Everyone knows the traditional subjects that K-12 students learn at school, math science, reading, history. But as education progresses, many teachers are discovering ways to think outside of the box and provide students with a broader education.
Allowing students to learn more than just the conventional subjects is crucial to preparing them for college. Students will have a better understanding of their interests and skills if they have more options presented to them. They might find they have an interest in art or a passion for saving the environment and improving their community.
Having a more diverse education program also helps teachers cater more to different learning styles among their students. According to the book, “Teaching Secondary Students Through Their Individual Learning Styles” by Rita and Kenneth Dunn, many students excel through kinesthetic learning.
“Children enter kindergarten as kinesthetic and tactual learners, moving and touching everything as they learn. By second or third grade, some students have become visual learners. During the late elementary years some students, primarily females, become auditory learners. Yet, many adults, especially males, maintain kinesthetic and tactual strengths throughout their lives.”
For this reason, it is crucial to offer students more than just lectures and core subjects. Students need opportunities to take field trips, learn from professionals, and participate in hands-on projects to ensure adequate comprehension.

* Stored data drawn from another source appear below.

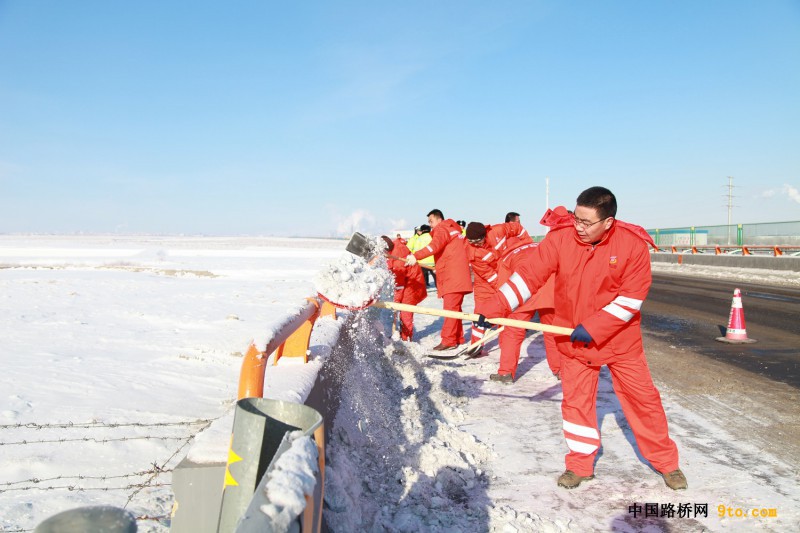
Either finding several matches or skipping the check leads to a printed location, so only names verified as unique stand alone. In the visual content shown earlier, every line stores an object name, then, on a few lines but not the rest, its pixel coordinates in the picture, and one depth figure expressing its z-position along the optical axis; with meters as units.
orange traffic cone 8.14
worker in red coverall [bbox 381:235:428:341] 8.67
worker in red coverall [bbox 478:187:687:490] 3.37
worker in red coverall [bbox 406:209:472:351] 8.06
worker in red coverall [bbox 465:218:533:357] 7.44
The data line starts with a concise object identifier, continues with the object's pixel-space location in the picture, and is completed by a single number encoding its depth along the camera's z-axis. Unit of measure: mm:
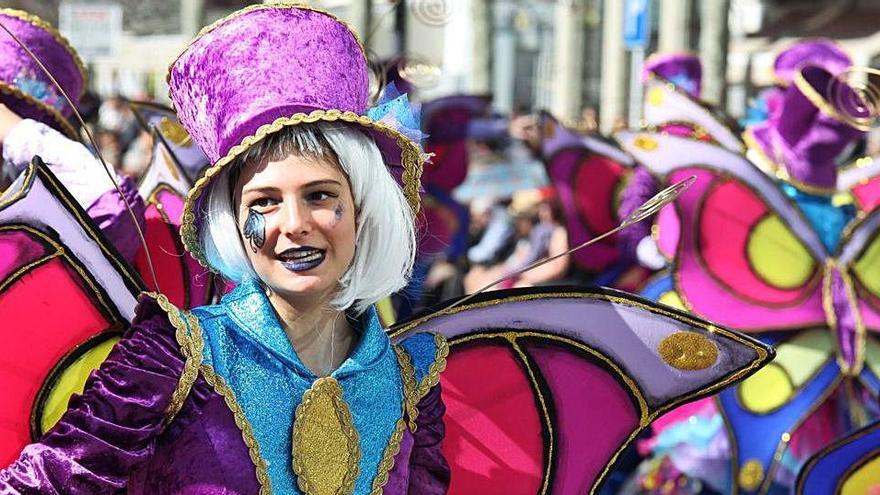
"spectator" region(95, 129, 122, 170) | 9794
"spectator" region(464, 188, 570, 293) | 7594
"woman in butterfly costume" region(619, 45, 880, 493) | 5059
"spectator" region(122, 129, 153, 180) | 9688
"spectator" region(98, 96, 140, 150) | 10562
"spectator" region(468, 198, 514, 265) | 10586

Below, are seven grants available on GrantWatch that provide funding to K-12 teachers to create diverse educational programs for their students. These grants provide students with more interactive lessons, as well as the chance to discover an interest in new subjects. The grants cover a wide variety of topics from computer science to gardening.
Seven Grants to Fund Interactive Class Projects
- There are grants and in-kind donations valued at $2,000 to U.S. and Canada nonprofits and schools to create an educational bee hive program for K-12 students.
- Grants of up to $500 and equipment valued at up to $1,500 to U.S. K-12 schools and IHEs to support amateur radio classroom projects.
- Funding is also available for U.S. nonprofits, for-profits, IHEs, and government agencies to promote computer science educational opportunities for PreK-12 students.
- Grants of $500 to U.S. educators for classroom projects and lessons related to aviation. Eligible applicants are private, charter, and public school K-12 teachers, homeschooling cooperatives, and STEM coordinators.
- There are grants of $150 to U.S., Canada, and International educators for students to learn about photography from professional photographers. The purpose of the grant program is to allow educators to provide digital classes with visiting artists.
- Opportunities for U.S. full-time public and public charter school educators to obtain funding for classroom projects that benefit students. Funding is intended to improve public education by engaging people in an online marketplace where teachers describe and individuals can fund specific student projects.
- Finally, there are in-kind donations of fruit trees, equipment, volunteers, and training to U.S. nonprofits and public schools to create orchards in communal and public places. Funding is intended to improve the surrounding environment and provide a source of healthy nutrition for the community.